### Assigned task
Take the material below from its first line through the line containing "First I started" and, please, write those lines again exactly.

### Dataset content
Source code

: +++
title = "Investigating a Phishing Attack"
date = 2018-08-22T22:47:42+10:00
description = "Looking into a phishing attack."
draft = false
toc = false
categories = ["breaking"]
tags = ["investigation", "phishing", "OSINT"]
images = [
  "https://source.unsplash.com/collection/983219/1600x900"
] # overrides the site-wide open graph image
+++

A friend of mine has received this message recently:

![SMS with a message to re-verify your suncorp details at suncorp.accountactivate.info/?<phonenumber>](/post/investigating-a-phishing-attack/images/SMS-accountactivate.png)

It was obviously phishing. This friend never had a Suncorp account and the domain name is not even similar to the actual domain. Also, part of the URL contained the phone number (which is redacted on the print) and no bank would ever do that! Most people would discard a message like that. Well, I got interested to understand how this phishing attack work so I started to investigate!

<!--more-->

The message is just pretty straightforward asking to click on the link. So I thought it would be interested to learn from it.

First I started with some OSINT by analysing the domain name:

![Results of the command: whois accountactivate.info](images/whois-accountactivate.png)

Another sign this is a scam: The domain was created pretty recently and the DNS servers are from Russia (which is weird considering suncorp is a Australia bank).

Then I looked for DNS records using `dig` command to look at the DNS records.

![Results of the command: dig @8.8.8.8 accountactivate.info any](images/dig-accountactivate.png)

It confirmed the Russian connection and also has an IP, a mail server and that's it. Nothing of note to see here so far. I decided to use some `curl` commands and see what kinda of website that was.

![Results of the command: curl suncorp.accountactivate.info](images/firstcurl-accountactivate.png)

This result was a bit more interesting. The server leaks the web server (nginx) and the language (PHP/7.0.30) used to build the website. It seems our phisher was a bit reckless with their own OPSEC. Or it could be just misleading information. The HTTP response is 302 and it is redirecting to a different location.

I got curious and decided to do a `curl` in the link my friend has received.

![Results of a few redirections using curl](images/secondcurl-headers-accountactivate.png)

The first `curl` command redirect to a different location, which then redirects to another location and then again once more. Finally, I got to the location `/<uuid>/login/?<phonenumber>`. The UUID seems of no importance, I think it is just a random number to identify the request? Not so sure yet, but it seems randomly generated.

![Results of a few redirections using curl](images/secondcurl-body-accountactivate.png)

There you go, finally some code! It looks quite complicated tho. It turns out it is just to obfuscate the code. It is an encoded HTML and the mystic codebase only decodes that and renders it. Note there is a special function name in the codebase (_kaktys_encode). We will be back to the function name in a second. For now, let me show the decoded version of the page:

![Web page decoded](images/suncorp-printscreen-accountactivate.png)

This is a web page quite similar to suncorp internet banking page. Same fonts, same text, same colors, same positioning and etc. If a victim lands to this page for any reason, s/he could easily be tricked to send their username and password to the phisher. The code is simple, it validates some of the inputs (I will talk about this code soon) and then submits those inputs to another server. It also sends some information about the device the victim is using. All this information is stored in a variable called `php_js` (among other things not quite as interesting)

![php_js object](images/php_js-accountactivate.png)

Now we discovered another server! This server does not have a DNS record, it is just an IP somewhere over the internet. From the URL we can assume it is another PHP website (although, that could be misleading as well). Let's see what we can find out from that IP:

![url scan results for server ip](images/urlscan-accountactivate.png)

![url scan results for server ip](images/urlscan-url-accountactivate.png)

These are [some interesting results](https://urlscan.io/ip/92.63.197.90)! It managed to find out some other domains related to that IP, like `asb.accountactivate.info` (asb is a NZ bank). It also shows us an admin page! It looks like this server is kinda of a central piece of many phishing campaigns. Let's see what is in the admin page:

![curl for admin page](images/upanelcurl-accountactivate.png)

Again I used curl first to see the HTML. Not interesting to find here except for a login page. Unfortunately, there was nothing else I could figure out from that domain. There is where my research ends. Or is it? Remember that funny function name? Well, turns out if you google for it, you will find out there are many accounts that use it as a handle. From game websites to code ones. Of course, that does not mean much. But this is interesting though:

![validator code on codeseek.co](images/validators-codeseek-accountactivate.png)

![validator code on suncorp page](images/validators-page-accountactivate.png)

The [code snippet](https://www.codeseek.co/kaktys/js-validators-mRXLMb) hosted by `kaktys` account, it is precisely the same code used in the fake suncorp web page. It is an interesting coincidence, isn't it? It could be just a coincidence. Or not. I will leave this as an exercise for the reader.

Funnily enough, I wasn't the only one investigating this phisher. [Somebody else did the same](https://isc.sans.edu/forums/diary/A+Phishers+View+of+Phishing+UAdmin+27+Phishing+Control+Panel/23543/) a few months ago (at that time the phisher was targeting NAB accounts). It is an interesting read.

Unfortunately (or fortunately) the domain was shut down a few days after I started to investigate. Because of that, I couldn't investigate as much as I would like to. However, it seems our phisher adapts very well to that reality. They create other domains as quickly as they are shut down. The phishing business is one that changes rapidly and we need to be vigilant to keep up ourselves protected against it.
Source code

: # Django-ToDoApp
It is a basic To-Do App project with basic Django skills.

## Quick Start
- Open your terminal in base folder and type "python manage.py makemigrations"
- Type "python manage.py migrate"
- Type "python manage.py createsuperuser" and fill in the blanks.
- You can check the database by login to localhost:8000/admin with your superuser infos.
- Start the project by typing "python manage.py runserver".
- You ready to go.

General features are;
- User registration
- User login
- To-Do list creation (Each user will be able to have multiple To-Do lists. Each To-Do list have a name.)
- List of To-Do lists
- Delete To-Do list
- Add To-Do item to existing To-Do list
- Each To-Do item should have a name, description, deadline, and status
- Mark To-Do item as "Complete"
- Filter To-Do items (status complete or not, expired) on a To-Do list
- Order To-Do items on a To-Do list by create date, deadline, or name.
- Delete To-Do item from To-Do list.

### Reply
Source code

: +++
title = "Investigating a Phishing Attack"
date = 2018-08-22T22:47:42+10:00
description = "Looking into a phishing attack."
draft = false
toc = false
categories = ["breaking"]
tags = ["investigation", "phishing", "OSINT"]
images = [
  "https://source.unsplash.com/collection/983219/1600x900"
] # overrides the site-wide open graph image
+++

A friend of mine has received this message recently:

![SMS with a message to re-verify your suncorp details at suncorp.accountactivate.info/?<phonenumber>](/post/investigating-a-phishing-attack/images/SMS-accountactivate.png)

It was obviously phishing. This friend never had a Suncorp account and the domain name is not even similar to the actual domain. Also, part of the URL contained the phone number (which is redacted on the print) and no bank would ever do that! Most people would discard a message like that. Well, I got interested to understand how this phishing attack work so I started to investigate!

<!--more-->

The message is just pretty straightforward asking to click on the link. So I thought it would be interested to learn from it.

First I started with some OSINT by analysing the domain name:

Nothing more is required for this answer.